We thank the referee for the constructive and detailed feedback. We appreciate the opportunity to clarify and strengthen the manuscript. Below we respond point-by-point to the major comments and indicate the revisions we will make.

read point-by-point responses
  1. Referee: [Abstract and §5] Abstract and §5 (Experiments): the central claim of significant outperformance over existing VLMs and pure-vision models is asserted without any reported numbers, error bars, or ablation tables in the provided abstract; the experimental section must supply these metrics (including language-task retention scores) to make the efficiency and accuracy gains verifiable.

    Authors: We agree that the abstract and experimental section would benefit from explicit quantitative support. In the revised manuscript we will augment the abstract with key metrics (e.g., absolute relative error, RMSE, and inference speed). In §5 we will add complete tables that include mean errors with standard deviations, ablation studies on training stages, and language-task retention scores measured on standard VLM benchmarks before and after depth-head training. These additions will make the efficiency and accuracy claims directly verifiable. revision: yes

  2. Referee: [§3] §3 (Method): the two-stage unified vision-text supervision is presented as sufficient to recover accurate full-resolution metric depth while preserving language capabilities, yet no analysis is given of how scale ambiguity is resolved across indoor/outdoor domains with differing depth ranges or of the trade-off between depth-head training and original VLM language modeling loss.

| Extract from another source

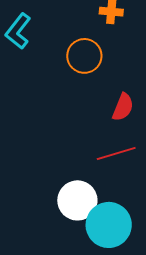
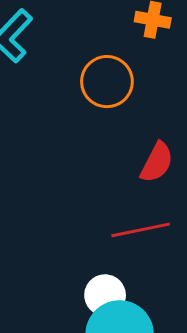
white circle: (77, 200) -> (105, 295), moved, size x0.7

    Authors: The two-stage schedule first aligns the depth head using absolute metric supervision on the mixed indoor-outdoor data, then jointly optimizes with the language modeling objective; absolute depth labels in meters across the unified benchmark inherently resolve scale ambiguity without per-domain normalization. We acknowledge that an explicit analysis of the loss trade-off is currently missing. We will expand §3 with a discussion of how the staged training balances the objectives and will include a brief sensitivity study on loss weighting in the revision. revision: partial

  3. Referee: [§4] §4 (Benchmark): the new unified indoor-outdoor benchmark is introduced as VLM-compatible, but the paper must clarify the exact metric definitions, depth-range normalization, and evaluation protocol to ensure that reported gains are not artifacts of post-hoc dataset choices or inconsistent ground-truth scales.

    Authors: We will revise §4 to state the precise metric (absolute depth in meters), describe the depth-range handling (global scaling to a common maximum range while preserving relative indoor/outdoor differences), and detail the full evaluation protocol, including ground-truth alignment steps and any scene filtering criteria. These clarifications will eliminate ambiguity and confirm that reported improvements are not artifacts of inconsistent scaling. revision: yes

Circularity Check

0 steps flagged

No significant circularity in DepthVLM method or claims

full rationale

The paper describes an empirical architecture: attach a lightweight depth head to an existing VLM backbone and train it end-to-end under a two-stage unified vision-text supervision schedule against external depth benchmarks. The abstract and method statement present this as a direct engineering choice whose outputs (full-resolution metric depth maps) are produced by standard supervised learning rather than by any internal derivation that reduces to the inputs by construction. No equations are shown that equate a claimed prediction to a fitted hyper-parameter or to a self-cited prior result; no uniqueness theorem or ansatz is imported from the authors' own previous work to force the design. The performance claims are therefore falsifiable experimental outcomes of the training procedure, not tautological restatements of the method itself. The derivation chain remains self-contained.

Axiom & Free-Parameter Ledger

0 free parameters · 0 axioms · 0 invented entities

The central claim rests on the empirical effectiveness of the two-stage training schedule and the assumption that the added depth head does not interfere with language capabilities; no explicit free parameters, new axioms, or invented physical entities are introduced in the abstract.